## Excerpt to read
——————————
Tibetans began to immigrate to the United States beginning in the 1950s. There are now more than 5,000 Tibetans living in the United States and Canada. The migration of these Tibetans to the United States took on the pattern of 22 "cluster groups", located primarily in the Northeast, the Great Lakes region, and the Intermountain West. Other communities include Austin, Texas and Charlottesville, Virginia.

Tibetan Americans in the Northeast

Communities of Tibetan Americans in the Northeast exist in Boston and Amherst, Massachusetts, Ithaca, New York and Washington, D.C., and in the states of Connecticut, Vermont and New Jersey.
——————————
## Raw data
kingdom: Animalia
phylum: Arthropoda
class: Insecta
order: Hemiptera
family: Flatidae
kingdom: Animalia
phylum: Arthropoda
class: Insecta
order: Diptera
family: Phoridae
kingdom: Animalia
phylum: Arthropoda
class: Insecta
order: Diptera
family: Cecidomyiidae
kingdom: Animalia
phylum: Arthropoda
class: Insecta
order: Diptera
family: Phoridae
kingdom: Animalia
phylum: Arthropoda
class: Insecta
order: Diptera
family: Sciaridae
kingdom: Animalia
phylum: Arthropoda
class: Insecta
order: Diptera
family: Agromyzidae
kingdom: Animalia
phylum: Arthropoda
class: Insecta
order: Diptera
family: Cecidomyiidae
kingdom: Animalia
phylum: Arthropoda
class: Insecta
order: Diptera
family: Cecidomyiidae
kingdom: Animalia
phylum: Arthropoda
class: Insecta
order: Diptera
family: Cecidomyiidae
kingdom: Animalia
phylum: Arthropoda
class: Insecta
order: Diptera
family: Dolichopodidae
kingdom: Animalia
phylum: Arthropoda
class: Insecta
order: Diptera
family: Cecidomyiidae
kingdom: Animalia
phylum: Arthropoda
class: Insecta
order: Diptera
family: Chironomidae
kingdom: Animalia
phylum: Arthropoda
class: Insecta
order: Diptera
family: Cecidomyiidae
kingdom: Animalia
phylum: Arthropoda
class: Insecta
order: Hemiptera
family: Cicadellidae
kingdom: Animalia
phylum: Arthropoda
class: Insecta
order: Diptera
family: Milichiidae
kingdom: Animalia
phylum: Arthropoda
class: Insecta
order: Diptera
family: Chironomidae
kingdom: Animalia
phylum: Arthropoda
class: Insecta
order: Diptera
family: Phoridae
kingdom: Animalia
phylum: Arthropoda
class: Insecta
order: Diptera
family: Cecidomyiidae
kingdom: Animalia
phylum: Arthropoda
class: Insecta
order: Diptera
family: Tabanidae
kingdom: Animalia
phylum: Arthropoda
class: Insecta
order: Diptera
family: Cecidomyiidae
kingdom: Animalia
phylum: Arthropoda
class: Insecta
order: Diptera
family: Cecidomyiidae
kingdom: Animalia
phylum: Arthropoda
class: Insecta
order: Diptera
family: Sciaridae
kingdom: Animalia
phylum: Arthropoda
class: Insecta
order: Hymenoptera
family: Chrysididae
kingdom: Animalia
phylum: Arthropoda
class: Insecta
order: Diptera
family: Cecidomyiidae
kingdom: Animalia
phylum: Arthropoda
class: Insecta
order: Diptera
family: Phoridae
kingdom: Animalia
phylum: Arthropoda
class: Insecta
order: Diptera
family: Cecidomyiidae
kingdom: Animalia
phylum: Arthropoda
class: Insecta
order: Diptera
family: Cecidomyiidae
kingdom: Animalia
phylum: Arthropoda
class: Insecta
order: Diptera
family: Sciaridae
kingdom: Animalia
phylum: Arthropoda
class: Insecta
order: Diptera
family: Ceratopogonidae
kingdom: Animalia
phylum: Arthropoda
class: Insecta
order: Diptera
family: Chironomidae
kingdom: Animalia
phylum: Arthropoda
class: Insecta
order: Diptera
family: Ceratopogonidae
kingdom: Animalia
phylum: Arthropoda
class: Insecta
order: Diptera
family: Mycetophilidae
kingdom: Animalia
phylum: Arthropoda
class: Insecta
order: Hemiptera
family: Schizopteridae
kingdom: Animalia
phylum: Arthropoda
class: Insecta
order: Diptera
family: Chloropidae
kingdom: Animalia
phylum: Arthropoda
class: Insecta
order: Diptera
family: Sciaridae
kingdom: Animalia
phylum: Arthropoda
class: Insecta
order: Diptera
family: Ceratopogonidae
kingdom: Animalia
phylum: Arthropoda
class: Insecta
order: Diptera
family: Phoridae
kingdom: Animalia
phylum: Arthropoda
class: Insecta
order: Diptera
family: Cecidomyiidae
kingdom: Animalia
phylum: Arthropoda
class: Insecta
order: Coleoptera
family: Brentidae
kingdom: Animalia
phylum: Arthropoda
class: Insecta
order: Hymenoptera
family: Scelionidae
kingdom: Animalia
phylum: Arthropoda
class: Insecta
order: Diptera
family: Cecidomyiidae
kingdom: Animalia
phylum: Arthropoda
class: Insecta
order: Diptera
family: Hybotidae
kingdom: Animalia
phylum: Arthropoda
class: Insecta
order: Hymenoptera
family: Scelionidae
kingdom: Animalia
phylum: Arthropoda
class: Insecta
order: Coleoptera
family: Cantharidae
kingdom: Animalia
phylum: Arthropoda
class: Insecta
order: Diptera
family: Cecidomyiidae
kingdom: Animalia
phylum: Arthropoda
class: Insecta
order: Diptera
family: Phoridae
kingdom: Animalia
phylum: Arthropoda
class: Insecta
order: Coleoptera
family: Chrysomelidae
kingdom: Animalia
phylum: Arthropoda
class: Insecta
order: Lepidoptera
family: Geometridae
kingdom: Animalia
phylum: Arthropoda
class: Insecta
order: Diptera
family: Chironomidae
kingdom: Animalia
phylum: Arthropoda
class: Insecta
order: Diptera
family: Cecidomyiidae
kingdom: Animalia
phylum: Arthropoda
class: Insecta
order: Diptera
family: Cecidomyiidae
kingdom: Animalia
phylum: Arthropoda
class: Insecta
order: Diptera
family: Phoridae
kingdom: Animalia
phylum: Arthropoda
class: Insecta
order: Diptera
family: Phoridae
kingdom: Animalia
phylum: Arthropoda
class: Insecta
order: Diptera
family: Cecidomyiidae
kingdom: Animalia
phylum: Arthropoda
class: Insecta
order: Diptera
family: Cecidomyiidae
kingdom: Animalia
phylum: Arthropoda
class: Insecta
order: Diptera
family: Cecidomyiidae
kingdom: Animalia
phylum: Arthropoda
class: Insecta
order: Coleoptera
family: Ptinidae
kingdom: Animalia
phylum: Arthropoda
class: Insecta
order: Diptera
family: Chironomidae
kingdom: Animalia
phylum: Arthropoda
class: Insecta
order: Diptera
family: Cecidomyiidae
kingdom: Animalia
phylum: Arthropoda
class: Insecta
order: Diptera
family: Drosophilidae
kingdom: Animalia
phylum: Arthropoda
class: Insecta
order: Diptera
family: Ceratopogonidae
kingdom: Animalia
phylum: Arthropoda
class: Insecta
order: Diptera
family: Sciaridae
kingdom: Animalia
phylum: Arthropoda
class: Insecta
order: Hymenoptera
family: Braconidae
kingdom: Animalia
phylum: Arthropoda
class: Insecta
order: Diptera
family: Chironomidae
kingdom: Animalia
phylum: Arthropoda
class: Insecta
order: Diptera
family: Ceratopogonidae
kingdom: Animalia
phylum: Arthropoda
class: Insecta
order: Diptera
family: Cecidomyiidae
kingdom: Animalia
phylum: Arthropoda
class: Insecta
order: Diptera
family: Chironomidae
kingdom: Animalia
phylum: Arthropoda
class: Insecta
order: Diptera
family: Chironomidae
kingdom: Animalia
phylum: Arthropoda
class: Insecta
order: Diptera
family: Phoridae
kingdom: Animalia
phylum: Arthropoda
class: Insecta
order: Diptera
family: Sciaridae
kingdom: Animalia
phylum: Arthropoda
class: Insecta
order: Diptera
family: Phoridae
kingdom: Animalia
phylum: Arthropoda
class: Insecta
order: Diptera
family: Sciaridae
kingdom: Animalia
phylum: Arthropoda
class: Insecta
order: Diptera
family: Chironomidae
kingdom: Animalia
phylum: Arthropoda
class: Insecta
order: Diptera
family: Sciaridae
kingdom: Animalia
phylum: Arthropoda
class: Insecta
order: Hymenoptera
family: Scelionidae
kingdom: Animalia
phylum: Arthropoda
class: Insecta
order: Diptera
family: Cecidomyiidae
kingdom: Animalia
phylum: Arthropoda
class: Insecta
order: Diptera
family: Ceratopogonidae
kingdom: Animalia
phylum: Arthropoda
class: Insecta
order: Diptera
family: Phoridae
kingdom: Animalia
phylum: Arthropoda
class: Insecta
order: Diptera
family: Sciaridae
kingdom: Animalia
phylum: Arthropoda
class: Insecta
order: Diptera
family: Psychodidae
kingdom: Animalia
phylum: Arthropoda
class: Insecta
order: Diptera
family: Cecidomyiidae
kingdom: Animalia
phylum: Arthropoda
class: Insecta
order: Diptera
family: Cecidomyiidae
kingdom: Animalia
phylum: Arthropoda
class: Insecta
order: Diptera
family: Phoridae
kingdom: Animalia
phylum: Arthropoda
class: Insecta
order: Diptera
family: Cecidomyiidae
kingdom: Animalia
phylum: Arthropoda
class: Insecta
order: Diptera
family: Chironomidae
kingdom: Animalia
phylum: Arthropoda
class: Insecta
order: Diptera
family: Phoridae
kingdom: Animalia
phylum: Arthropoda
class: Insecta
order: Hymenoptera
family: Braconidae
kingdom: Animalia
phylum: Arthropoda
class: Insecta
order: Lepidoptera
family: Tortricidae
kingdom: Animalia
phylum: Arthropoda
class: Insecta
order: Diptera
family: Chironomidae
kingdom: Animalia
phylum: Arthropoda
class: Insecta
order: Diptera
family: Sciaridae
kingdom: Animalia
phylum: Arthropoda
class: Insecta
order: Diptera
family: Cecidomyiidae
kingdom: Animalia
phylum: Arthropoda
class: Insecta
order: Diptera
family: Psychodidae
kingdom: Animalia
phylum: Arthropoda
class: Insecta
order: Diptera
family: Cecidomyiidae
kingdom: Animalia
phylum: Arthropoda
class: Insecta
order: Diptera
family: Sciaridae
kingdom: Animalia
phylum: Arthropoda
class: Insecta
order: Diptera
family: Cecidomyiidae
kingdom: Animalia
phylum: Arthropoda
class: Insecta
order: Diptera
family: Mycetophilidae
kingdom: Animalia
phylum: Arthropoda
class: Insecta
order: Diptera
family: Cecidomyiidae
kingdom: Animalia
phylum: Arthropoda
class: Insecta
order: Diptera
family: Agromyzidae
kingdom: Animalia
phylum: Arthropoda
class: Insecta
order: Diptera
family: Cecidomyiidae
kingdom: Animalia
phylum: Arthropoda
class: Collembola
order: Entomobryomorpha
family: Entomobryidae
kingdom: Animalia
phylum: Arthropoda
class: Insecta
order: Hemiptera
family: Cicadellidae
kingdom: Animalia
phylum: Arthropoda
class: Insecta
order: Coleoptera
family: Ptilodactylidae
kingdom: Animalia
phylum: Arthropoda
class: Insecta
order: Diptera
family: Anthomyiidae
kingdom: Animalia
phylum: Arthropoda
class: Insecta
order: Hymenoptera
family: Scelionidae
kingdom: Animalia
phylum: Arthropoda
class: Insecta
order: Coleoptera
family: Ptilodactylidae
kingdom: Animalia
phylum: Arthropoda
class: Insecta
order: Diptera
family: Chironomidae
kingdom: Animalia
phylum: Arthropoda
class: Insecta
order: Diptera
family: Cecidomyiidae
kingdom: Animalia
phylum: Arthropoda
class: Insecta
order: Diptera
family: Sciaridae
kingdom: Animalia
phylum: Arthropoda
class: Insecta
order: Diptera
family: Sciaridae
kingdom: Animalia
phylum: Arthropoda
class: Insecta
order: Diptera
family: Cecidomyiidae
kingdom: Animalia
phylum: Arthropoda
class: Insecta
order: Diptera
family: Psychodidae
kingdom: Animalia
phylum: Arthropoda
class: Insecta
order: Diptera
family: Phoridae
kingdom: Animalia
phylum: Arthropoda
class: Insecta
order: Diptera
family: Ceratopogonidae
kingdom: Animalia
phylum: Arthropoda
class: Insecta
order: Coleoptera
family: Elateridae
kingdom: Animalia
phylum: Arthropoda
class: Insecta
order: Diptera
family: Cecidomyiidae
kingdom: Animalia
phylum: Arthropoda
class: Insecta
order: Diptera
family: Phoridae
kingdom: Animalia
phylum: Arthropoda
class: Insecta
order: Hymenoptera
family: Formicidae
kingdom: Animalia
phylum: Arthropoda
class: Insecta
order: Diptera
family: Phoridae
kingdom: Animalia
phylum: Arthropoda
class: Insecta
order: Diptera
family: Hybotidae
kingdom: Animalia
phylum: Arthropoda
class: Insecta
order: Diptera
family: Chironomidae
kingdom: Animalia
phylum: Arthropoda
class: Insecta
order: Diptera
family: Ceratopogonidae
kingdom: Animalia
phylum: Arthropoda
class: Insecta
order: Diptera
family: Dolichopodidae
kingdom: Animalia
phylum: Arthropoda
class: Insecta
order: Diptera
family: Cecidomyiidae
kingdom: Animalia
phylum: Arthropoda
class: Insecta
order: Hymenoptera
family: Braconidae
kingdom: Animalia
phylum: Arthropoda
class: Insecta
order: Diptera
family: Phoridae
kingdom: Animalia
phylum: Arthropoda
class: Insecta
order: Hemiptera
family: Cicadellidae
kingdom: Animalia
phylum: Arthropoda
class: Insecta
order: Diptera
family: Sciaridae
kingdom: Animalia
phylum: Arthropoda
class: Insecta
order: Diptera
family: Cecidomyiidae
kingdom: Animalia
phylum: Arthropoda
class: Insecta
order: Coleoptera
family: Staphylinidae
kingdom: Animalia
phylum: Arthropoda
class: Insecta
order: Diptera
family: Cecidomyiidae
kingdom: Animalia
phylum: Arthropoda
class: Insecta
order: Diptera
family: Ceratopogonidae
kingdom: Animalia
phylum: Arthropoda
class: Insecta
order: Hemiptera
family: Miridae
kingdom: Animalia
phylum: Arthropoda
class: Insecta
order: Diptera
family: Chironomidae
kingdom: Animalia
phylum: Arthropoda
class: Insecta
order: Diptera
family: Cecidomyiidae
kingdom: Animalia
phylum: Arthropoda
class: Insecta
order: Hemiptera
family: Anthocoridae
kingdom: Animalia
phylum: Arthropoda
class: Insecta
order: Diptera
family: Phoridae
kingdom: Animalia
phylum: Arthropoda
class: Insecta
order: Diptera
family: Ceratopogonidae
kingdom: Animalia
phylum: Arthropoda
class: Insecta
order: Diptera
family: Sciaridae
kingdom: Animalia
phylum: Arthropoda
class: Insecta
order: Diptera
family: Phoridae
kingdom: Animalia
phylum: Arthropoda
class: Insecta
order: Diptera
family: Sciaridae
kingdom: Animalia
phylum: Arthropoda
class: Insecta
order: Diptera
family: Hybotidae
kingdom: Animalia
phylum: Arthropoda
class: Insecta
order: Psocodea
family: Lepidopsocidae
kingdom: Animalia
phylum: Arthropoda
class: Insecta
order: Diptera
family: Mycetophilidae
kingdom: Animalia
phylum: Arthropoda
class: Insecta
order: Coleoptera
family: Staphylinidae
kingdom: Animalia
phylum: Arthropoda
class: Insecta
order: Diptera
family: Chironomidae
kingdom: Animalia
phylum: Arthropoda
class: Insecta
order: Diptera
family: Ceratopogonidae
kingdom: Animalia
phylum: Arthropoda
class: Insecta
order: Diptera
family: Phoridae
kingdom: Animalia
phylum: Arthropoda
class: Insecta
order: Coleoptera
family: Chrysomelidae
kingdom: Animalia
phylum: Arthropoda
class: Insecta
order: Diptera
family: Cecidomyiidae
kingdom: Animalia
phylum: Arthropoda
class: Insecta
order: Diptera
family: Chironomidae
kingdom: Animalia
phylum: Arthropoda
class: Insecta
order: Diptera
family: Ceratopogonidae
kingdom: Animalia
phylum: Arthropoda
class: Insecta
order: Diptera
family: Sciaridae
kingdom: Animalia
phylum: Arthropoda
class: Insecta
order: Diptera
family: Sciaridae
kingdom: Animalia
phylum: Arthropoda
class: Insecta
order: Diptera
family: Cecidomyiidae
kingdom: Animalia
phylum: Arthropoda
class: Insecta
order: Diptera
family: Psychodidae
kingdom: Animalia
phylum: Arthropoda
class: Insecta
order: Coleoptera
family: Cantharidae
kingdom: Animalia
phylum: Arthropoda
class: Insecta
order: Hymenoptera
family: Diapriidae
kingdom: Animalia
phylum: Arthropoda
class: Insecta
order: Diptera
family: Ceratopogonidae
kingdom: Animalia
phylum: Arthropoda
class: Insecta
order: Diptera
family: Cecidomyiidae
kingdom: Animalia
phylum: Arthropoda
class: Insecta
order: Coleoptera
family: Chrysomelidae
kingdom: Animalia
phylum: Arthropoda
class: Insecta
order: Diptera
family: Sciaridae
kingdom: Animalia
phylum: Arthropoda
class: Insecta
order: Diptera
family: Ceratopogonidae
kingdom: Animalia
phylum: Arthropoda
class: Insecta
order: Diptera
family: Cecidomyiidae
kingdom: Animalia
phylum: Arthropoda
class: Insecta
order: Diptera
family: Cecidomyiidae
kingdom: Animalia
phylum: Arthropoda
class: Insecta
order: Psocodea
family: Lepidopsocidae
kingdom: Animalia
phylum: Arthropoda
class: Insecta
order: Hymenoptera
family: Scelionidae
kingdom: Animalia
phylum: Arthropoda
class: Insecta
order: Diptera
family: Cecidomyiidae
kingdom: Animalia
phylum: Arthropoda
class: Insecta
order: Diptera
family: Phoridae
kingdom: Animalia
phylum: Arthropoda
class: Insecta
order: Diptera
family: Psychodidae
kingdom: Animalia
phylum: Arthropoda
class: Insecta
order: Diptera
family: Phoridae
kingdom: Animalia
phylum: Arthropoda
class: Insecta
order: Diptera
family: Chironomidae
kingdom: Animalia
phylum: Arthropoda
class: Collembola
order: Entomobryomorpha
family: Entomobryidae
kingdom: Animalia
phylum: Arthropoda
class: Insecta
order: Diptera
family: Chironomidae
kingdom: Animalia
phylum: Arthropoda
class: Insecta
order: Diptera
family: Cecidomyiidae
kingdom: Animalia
——————————
## Challenge A
From the passage on Tibetan Americans, extract the words from "Communities of Tibetan" to "and New Jersey.".
## Challenge B
List the regions where the passage on Tibetan Americans says the cluster groups are mainly located.

## Full solution A
Communities of Tibetan Americans in the Northeast exist in Boston and Amherst, Massachusetts, Ithaca, New York and Washington, D.C., and in the states of Connecticut, Vermont and New Jersey.

## Full solution B
The Northeast
The Great Lakes region
The Intermountain West